**Text block**
• • • • •
BookmarkSubscribeRSS Feed
☑ This topic is solved. Need further help from the community? Please sign in and ask a new question.
stellapersis7
Obsidian | Level 7

https://communities.sas.com/t5/SAS-Programming/Overlapping-drugs/m-p/930264#M365992

My query is in continuation of the above question which I posted few weeks back, I was unable to continue the same topic as it was closed. How can I know the difference between 'SGA_START' and 'start'? I am trying to merge the dataset 'want' with 'SGA2', how ever I cannot identifying the difference/no. of days between SGA_START and start dates. Can someone please help me with the code.
• • • • •
**Work to complete**
• a. In the SAS forum post, which dataset is the poster trying to merge with 'want'?
• b. Please resume the SAS forum post after its final sentence.

**Data extract**
• • • • •
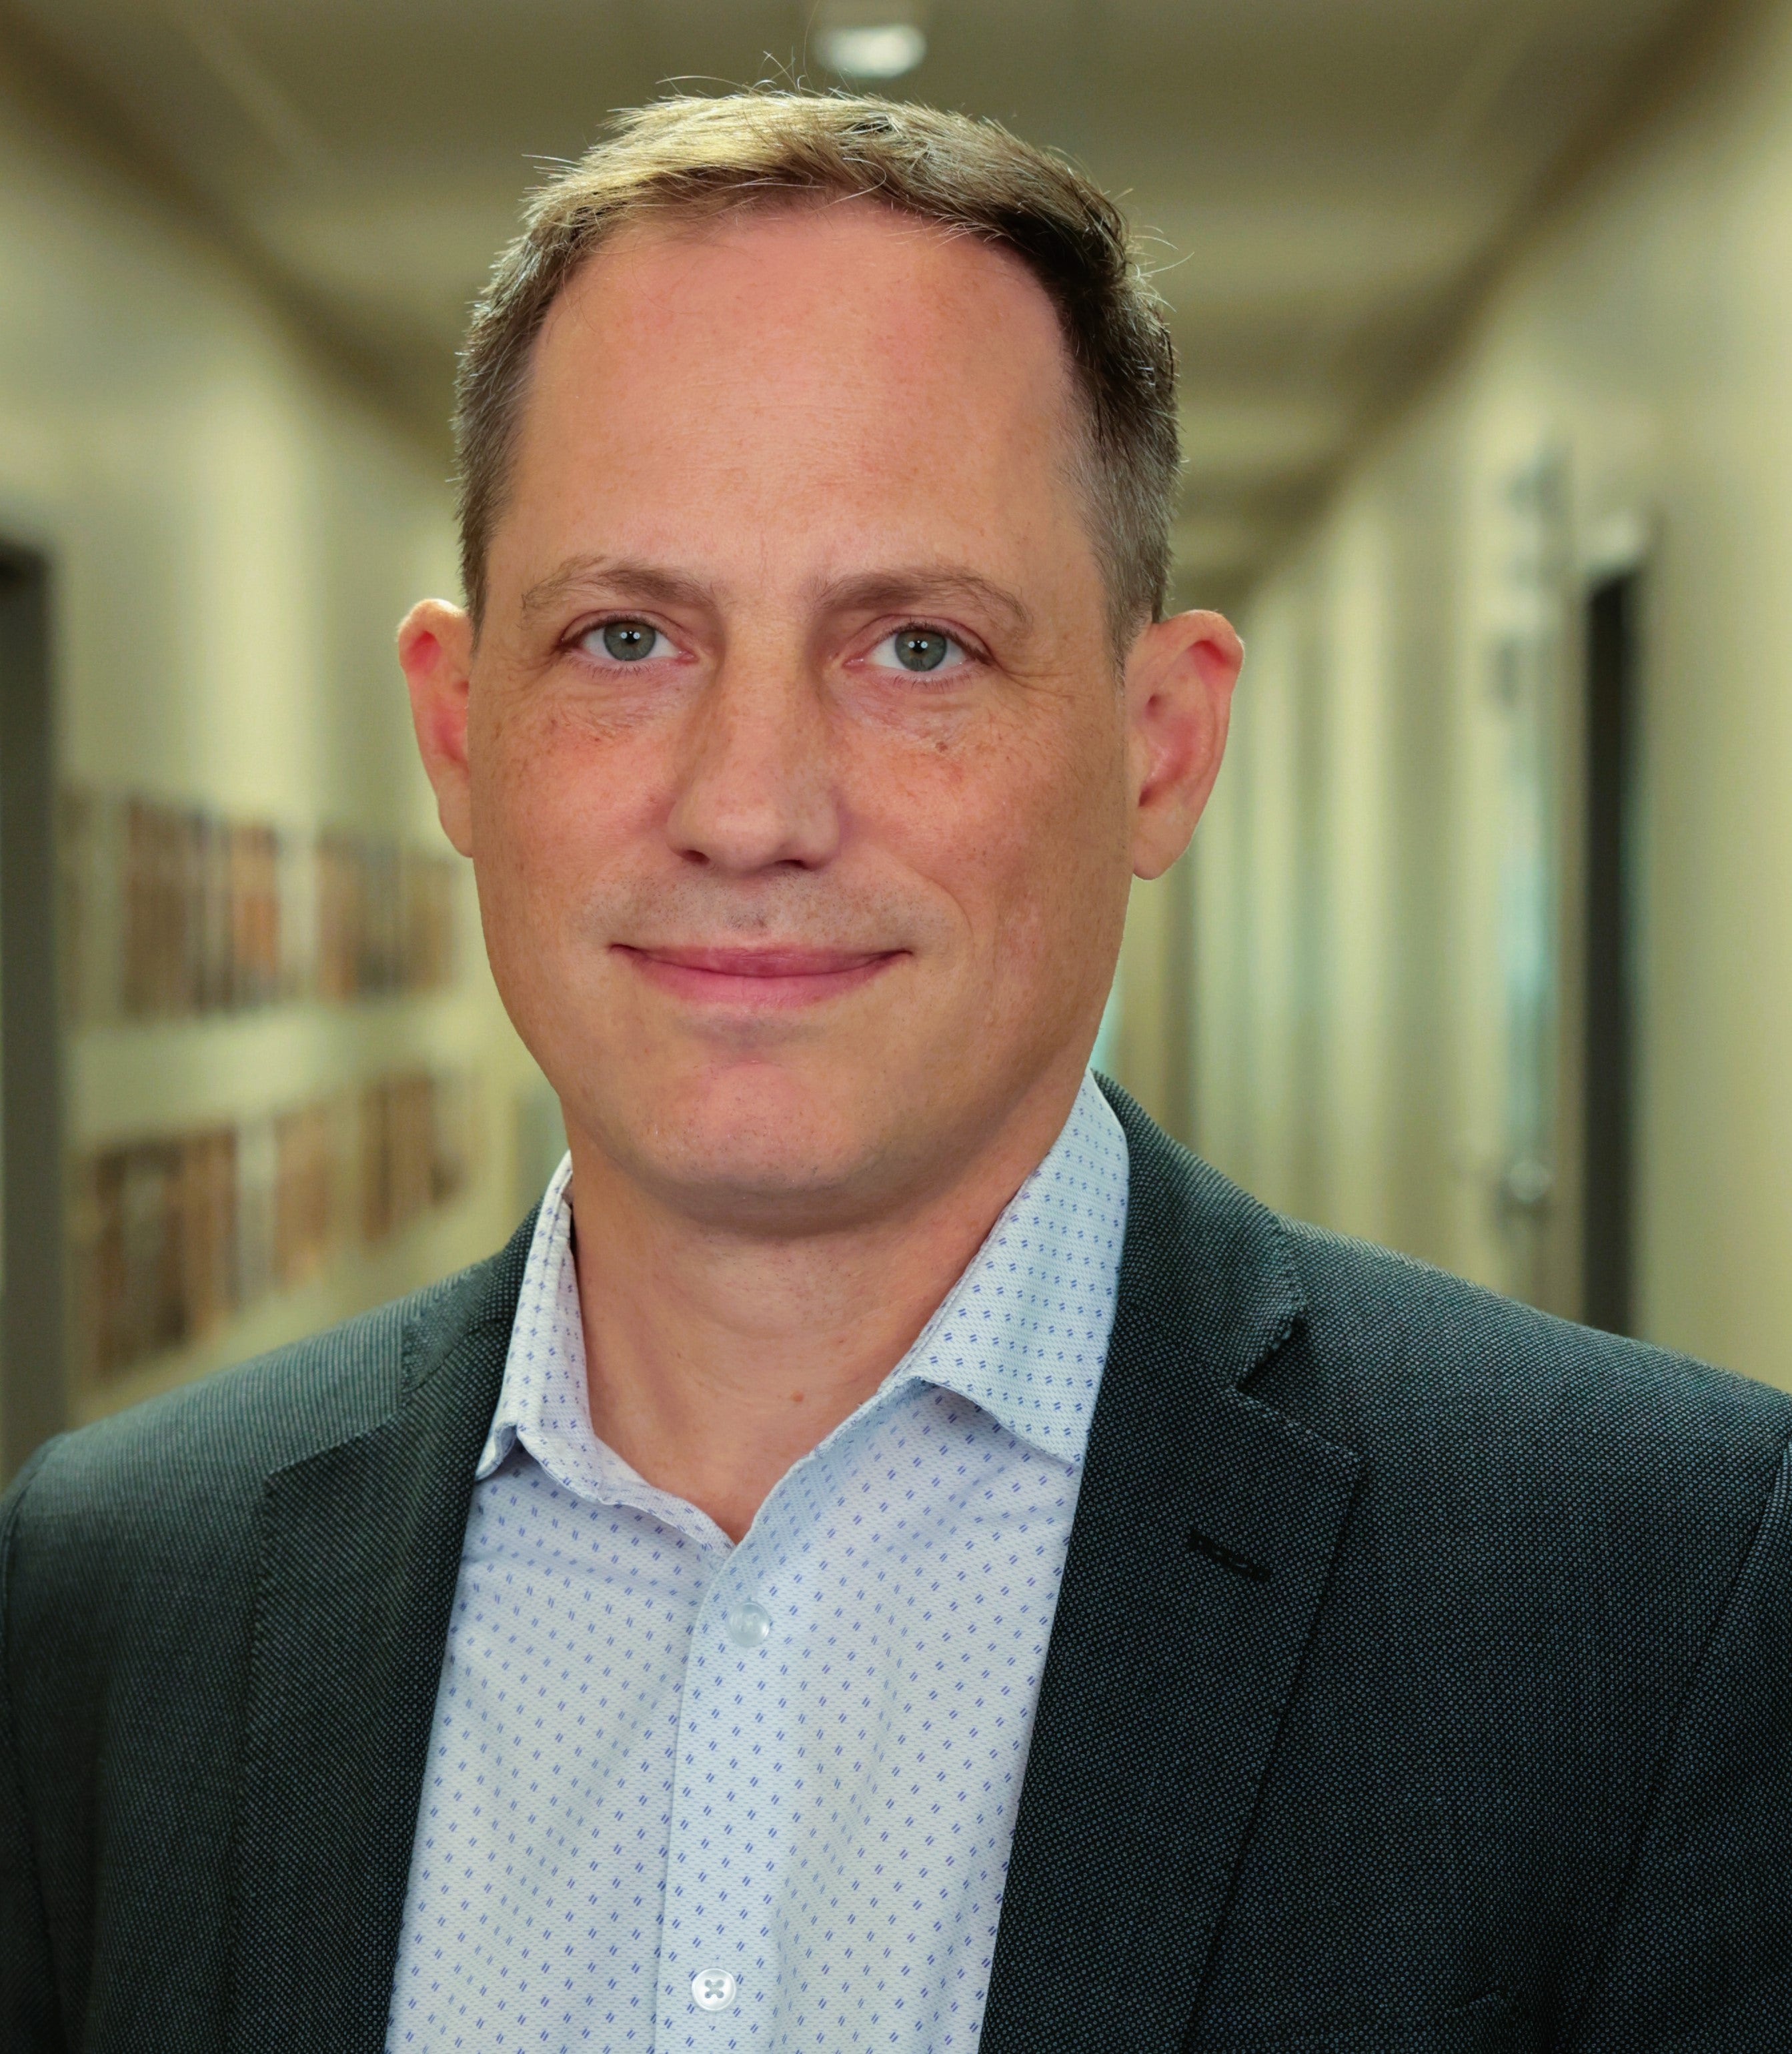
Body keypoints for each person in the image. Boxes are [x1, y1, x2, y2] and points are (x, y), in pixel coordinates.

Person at [3, 90, 1789, 2054]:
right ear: (457, 730)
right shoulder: (115, 1599)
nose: (751, 808)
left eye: (918, 649)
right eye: (624, 637)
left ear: (1161, 746)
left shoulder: (1653, 1590)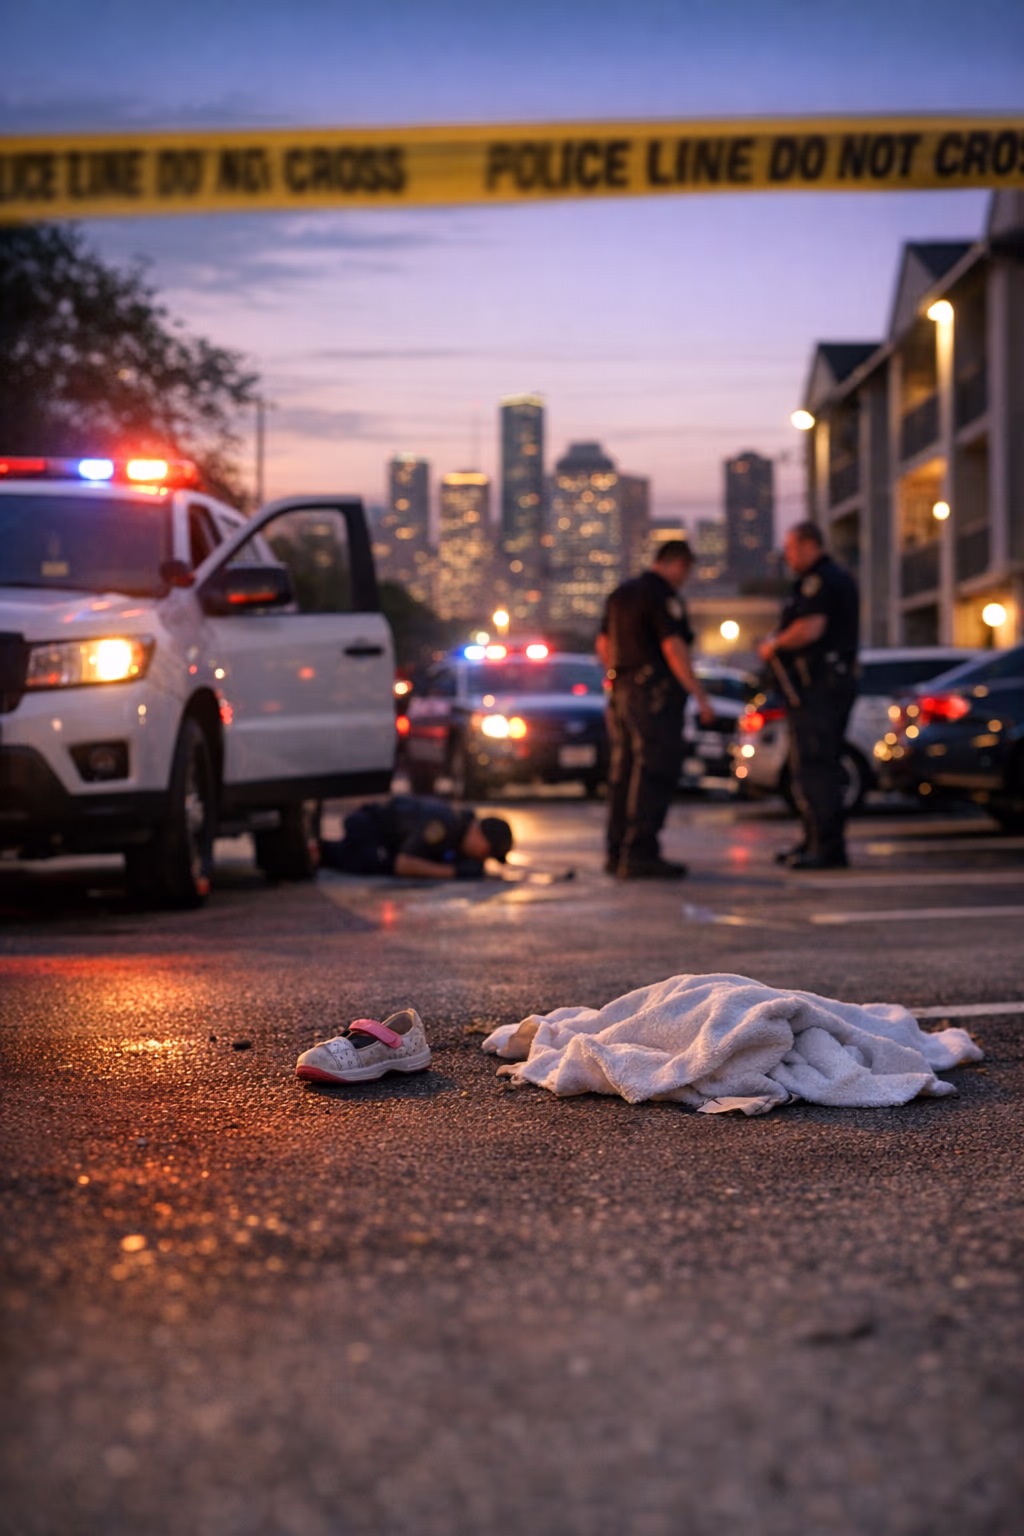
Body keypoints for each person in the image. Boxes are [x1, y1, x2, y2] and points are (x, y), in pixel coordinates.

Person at [597, 540, 714, 879]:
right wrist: (699, 694)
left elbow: (603, 643)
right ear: (674, 564)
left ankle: (616, 849)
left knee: (624, 771)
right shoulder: (661, 595)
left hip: (622, 690)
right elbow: (672, 645)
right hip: (653, 696)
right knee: (653, 770)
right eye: (686, 570)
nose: (685, 578)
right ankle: (640, 851)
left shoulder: (621, 594)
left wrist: (615, 681)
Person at [758, 521, 859, 871]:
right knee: (809, 768)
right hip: (814, 687)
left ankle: (827, 848)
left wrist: (775, 644)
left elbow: (810, 628)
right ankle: (814, 840)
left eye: (790, 549)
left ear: (808, 545)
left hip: (821, 687)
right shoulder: (817, 581)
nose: (787, 557)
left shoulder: (822, 581)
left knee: (816, 767)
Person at [319, 794, 513, 879]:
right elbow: (403, 865)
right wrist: (453, 872)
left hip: (383, 837)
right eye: (486, 852)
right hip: (369, 827)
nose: (483, 859)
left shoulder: (460, 835)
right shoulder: (445, 824)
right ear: (479, 833)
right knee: (377, 864)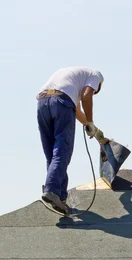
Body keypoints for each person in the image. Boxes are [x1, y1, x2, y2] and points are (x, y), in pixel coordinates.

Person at [36, 66, 106, 214]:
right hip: (62, 103)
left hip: (43, 103)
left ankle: (60, 197)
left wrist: (90, 126)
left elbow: (77, 110)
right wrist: (91, 121)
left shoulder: (70, 78)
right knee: (62, 151)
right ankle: (52, 190)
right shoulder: (96, 75)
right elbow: (87, 96)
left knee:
• • • • •
**Your written answers**
• a. SGA2

• b.
Thank you

1 ACCEPTED SOLUTION

Accepted Solutions
mkeintz
PROC Star

If there are no overlaps WITHIN sga or WITHIN dm, and both are sorted by ID  sga_start/dm_start, then there is a single step solution using conditional SET statements, as in:

 

data sga;
input id	(sga_start	sga_end) (:mmddyy10.);
format sga_start	sga_end mmddyy10. ;
cards;
1	1/1/17	7/1/17	 	 
1	10/1/17	12/1/17	 	 
2	2/1/17	4/1/17	 	 
2	9/1/17	11/1/17	
;
data dm;
input id	(dm_start	dm_end) (:mmddyy10.);
format dm_start	dm_end mmddyy10. ;
cards;
1	4/1/17	5/1/17	 	 
1	6/1/17	12/1/17	 	 
2	3/1/17	4/1/17	 	 
2	9/1/17	12/1/17
;


data want (drop=_:);
  merge sga (keep=id sga_start rename=(sga_start=_date) in=insga)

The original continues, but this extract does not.